- **Page extract**:

We recognize that a number of good faith errors were made by the People. The prosecutor did not obtain a driver's license or any other of the appropriate identifying information from Perez when she spoke with him. Through clerical error an incorrect date was typed on the subpoenas which were left with others for Perez. Officers may not have gone to Perez's child's birthday party as they were instructed to do. These errors did not contribute to Perez's absence from trial, however. The driver's license information would have effectuated service of the subpoenas, but Perez made it clear that he had no intention of obeying a subpoena. Similarly, a different date on the subpoena would have made no difference to Perez. As for the birthday party, the investigator learned after the party that Perez did not in fact attend it. Thus, these errors do not show a lack of reasonable diligence.

Appellant also contends that Perez's prior testimony did not meet the requirements of Evidence Code section 1350 which concerns the death or kidnapping of a witness by party to prevent the witness's testimony. However, compliance with Evidence Code section 1350 was not required. Appellant's testimony was properly admitted pursuant to Evidence Code section 1291.

- **Parts of the exercise**:
[a] According to the court excerpt, under which section of the Evidence Code was the testimony properly admitted?
[b] Write out the court excerpt starting with "We recognize that" and going on through "of reasonable diligence.", substituting "family celebration" for "birthday party".

- **Records shown**:
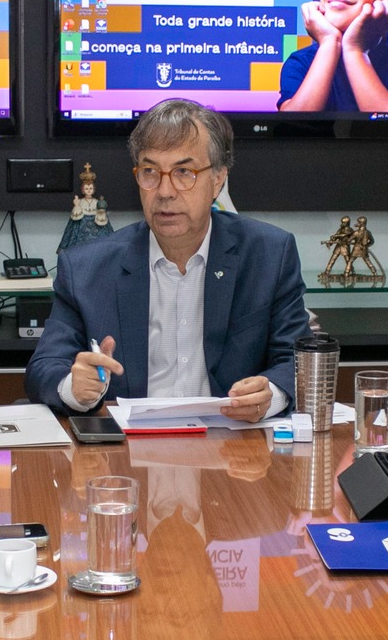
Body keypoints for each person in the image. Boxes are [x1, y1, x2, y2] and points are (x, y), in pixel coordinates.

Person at [26, 99, 307, 424]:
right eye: (150, 172)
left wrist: (270, 393)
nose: (164, 191)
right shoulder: (87, 269)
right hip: (126, 456)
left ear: (218, 179)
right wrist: (73, 388)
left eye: (183, 172)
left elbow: (296, 359)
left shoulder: (269, 255)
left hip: (232, 450)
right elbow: (44, 367)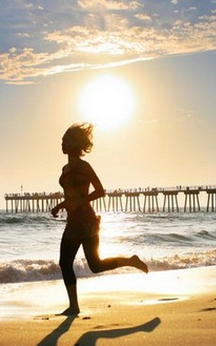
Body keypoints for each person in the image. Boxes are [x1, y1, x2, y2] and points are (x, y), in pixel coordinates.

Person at [51, 123, 148, 316]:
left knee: (94, 265)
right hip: (72, 222)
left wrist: (80, 201)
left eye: (66, 140)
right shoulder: (64, 168)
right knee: (66, 263)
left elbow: (101, 191)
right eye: (62, 140)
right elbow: (72, 197)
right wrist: (61, 205)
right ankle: (74, 306)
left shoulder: (84, 166)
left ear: (75, 144)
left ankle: (131, 261)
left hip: (87, 222)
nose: (62, 143)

- **Exercise results**:
[a] Evidence Code section 1291

[b]
We recognize that a number of good faith errors were made by the People. The prosecutor did not obtain a driver's license or any other of the appropriate identifying information from Perez when she spoke with him. Through clerical error an incorrect date was typed on the subpoenas which were left with others for Perez. Officers may not have gone to Perez's child's family celebration as they were instructed to do. These errors did not contribute to Perez's absence from trial, however. The driver's license information would have effectuated service of the subpoenas, but Perez made it clear that he had no intention of obeying a subpoena. Similarly, a different date on the subpoena would have made no difference to Perez. As for the family celebration, the investigator learned after the party that Perez did not in fact attend it. Thus, these errors do not show a lack of reasonable diligence.